**ASSIGNMENT**
Could you return the passage about Sharida Payne word for word, from "Payne says that" up to and including "before they deliver."?

(SELECTED TEXT)

Sharida Payne, 29, arrived at [Knoxville-based treatment program] Great Starts on May 12 with her 9-year-old daughter and an infant daughter. A longtime opiate addict, Payne used prescription pills throughout her pregnancy, seeking outpatient help when she was about six months along. Her caregivers warned her not to quit cold turkey while she was pregnant, so Payne looked into methadone treatment. But one clinic wasn’t taking Medicaid patients like her, and the other had what she calls a “ridiculously long” waiting list. The baby developed withdrawal symptoms, including muscle twitches, a few days after birth and spent three and a half weeks in the hospital. [...]

Payne says that if SB1391 had been in effect when she gave birth, it might have scared her away “from going to the hospital and seeking care for my baby, because I wouldn’t want to end up in jail.” She wishes there were more treatment options available so that pregnant women could get help before they deliver.

(End SELECTED TEXT)
(DATA SHOWN)

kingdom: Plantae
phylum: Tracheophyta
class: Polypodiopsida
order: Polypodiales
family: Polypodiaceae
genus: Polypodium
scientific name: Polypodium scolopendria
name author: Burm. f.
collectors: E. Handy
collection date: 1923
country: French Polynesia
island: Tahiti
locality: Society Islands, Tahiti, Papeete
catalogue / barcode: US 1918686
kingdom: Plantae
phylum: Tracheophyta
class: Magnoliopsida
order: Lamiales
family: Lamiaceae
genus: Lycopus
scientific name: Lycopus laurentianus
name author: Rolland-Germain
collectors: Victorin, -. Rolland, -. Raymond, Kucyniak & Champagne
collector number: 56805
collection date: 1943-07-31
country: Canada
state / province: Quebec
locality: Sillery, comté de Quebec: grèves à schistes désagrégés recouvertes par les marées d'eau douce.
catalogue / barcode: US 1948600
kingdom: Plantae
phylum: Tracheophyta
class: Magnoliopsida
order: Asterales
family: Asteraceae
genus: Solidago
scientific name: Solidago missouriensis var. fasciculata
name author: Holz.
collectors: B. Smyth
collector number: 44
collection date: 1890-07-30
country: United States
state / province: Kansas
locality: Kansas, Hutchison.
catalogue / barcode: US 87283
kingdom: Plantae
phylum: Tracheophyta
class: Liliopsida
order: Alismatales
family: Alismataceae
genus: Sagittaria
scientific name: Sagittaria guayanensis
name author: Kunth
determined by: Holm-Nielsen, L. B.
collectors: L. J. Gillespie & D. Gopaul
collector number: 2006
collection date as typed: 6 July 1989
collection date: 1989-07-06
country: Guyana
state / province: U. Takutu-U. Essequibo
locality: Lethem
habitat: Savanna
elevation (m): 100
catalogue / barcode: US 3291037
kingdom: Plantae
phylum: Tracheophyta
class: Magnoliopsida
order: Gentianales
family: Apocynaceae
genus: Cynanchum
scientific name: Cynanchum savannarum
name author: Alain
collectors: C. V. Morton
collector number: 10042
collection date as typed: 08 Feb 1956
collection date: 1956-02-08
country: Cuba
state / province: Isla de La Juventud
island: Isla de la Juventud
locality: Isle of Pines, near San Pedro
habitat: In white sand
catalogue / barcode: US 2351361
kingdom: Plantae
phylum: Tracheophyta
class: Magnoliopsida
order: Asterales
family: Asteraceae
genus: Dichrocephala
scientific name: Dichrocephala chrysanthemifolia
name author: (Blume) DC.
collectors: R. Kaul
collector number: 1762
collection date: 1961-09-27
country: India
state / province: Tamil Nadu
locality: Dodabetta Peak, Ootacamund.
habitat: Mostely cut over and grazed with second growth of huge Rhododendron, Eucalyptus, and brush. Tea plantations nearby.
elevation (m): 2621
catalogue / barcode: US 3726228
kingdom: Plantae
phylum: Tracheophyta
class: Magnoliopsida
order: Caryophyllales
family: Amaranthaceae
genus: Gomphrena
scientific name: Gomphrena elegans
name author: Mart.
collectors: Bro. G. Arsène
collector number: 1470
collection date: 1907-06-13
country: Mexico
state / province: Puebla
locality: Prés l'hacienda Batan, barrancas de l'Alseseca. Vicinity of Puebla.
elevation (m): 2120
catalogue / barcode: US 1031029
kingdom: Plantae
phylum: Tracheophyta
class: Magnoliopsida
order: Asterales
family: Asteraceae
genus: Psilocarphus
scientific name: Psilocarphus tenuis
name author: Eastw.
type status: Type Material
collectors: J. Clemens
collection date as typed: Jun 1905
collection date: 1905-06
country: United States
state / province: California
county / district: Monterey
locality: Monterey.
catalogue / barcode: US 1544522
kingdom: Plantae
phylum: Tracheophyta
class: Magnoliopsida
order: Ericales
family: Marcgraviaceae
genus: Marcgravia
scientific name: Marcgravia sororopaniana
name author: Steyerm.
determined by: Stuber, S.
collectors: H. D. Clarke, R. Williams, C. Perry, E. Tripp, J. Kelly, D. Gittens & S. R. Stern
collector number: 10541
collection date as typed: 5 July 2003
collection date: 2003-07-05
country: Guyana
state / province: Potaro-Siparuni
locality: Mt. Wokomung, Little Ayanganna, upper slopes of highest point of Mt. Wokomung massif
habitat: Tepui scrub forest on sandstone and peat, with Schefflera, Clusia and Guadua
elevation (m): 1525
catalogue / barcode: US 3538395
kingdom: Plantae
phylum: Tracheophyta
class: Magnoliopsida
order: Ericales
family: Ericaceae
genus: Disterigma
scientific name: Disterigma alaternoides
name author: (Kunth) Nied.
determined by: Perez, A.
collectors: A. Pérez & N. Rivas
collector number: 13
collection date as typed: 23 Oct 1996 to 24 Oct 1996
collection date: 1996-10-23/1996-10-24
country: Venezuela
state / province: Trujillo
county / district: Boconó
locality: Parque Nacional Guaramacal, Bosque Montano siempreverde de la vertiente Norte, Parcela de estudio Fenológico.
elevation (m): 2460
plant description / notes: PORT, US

(End DATA SHOWN)

**WRITTEN REPLY**
Payne says that if SB1391 had been in effect when she gave birth, it might have scared her away “from going to the hospital and seeking care for my baby, because I wouldn’t want to end up in jail.” She wishes there were more treatment options available so that pregnant women could get help before they deliver.